* Aim of the exercise *
Among the entries, which lines carry the string "status"? Copy each of them.

***** Given entries *****

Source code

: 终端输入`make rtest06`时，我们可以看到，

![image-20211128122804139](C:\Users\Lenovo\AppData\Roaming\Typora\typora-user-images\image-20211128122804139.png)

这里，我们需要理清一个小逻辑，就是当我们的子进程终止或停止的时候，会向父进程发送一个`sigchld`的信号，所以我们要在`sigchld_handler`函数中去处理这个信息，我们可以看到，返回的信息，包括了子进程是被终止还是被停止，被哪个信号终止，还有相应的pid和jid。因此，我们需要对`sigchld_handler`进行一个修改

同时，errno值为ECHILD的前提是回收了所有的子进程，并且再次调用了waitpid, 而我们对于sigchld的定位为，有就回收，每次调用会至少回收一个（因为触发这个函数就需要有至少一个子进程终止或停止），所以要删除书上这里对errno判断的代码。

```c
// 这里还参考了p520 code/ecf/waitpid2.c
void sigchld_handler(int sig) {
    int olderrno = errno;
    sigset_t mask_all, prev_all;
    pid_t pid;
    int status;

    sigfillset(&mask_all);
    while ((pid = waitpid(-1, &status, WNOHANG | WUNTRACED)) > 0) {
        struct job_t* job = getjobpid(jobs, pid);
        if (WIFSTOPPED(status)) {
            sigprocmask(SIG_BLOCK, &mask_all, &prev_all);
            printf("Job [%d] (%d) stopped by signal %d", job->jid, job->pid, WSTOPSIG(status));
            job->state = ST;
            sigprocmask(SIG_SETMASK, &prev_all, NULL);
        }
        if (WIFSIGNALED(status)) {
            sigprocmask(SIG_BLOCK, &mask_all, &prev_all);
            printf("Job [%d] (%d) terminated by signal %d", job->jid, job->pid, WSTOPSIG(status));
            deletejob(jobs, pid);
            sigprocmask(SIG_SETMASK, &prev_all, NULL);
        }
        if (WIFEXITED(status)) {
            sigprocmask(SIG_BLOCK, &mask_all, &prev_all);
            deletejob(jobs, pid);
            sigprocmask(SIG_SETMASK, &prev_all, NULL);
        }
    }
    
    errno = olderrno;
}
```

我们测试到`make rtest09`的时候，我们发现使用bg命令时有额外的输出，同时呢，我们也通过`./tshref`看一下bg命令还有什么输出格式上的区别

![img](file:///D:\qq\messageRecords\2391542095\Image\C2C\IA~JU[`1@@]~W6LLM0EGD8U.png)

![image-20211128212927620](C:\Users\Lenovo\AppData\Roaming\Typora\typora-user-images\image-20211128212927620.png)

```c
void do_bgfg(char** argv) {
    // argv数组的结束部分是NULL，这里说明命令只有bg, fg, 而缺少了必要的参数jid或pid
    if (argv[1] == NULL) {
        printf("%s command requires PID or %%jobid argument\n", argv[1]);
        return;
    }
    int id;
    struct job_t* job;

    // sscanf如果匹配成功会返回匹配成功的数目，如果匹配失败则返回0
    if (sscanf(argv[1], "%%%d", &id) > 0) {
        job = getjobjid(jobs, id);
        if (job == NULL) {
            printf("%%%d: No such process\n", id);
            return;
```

*****

* Response *
    int status;
    while ((pid = waitpid(-1, &status, WNOHANG | WUNTRACED)) > 0) {
        if (WIFSTOPPED(status)) {
            printf("Job [%d] (%d) stopped by signal %d", job->jid, job->pid, WSTOPSIG(status));
        if (WIFSIGNALED(status)) {
            printf("Job [%d] (%d) terminated by signal %d", job->jid, job->pid, WSTOPSIG(status));
        if (WIFEXITED(status)) {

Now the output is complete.